A security startup's autonomous AI agent scanned FFmpeg, the open-source media library built into countless video and audio tools, and turned up 21 previously unknown bugs, each with working proof-of-concept code that crashes or corrupts memory when the software processes a malicious media file. Several flaws are 15 to 20 years old; one dates back to 2003. Nine already carry CVE numbers (CVE-2026-39210 through CVE-2026-39218), and the rest are fixed but not yet numbered. The whole run cost about $1,000. Because FFmpeg sits inside browsers, media servers, and apps everywhere, any product that decodes untrusted video could be at risk.
Google shipped Chrome 149 with fixes for 429 security bugs, the most ever in a single Chrome release. More than 100 are rated critical or high. The worst, an out-of-bounds read and write in the ANGLE graphics engine that Chrome uses to render web pages, lets a booby-trapped website break out of the browser's protective sandbox and run code on the victim's computer; Google paid a $97,000 bounty for it. None are confirmed under attack yet, but a sandbox escape is the kind of bug attackers race to weaponize, so patching before that happens matters.

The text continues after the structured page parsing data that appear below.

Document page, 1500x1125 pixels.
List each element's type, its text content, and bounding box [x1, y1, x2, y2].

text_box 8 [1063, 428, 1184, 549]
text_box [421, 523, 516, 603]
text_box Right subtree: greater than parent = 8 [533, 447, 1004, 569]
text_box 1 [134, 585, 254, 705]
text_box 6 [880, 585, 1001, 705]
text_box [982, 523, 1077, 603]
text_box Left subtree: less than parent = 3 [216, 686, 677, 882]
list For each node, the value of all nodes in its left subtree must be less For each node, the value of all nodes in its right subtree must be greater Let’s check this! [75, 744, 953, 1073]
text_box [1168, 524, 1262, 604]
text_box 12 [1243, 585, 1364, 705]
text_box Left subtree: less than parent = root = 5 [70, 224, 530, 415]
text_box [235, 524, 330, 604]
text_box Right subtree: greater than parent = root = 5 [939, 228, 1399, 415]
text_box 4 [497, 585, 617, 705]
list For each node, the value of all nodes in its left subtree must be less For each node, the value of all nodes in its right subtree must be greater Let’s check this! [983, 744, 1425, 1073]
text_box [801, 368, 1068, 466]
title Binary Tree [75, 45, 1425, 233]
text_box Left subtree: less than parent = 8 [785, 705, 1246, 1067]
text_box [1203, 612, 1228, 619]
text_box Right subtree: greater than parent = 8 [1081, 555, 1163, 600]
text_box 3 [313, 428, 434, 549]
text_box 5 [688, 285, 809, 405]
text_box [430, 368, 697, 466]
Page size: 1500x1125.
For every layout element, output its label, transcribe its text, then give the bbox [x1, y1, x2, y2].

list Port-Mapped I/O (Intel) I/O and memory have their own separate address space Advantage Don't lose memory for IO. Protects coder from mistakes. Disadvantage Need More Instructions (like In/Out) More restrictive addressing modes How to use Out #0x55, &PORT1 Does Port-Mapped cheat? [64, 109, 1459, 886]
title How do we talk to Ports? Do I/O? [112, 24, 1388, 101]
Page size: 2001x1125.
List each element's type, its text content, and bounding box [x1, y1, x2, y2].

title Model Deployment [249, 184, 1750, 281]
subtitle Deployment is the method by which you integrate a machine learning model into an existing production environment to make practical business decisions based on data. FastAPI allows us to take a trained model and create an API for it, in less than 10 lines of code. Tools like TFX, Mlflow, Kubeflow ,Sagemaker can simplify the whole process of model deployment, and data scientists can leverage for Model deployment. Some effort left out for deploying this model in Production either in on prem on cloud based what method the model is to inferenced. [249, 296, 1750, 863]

A critical flaw in Zcash's Orchard privacy pool, the system that lets people send the ZEC cryptocurrency while hiding amounts and parties, could have let an attacker mint unlimited counterfeit coins without detection. Security researcher Taylor Hornby, hired by developer Shielded Labs to probe the code, found it on May 29 using Anthropic's Claude Opus 4.8 model paired with a custom auditing tool, and wrote a working exploit within a day. The bug had survived four years and multiple expert reviews. An emergency fix shipped by June 1. Because the pool hides balances, there is no way to prove whether anyone exploited it earlier.
Cisco has warned of an actively exploited, unpatched zero-day in Cisco Catalyst SD-WAN Manager (CVE-2026-20245) that enables root privilege escalation across all deployment types, including on-prem, Cloud, Managed, and FedRAMP Government. The flaw stems from insufficient validation of user-supplied input: an attacker who uploads a crafted file can perform command injection and run arbitrary commands as root. Exploitation requires netadmin privileges - obtained via valid credentials or by chaining CVE-2026-20182 or CVE-2026-20127. Mandiant reported the activity to Cisco's PSIRT in June. Cisco has observed limited cases where exploitation pushed configuration changes to edge devices, and published IoCs pointing to suspicious tenant-list uploads in scripts.log.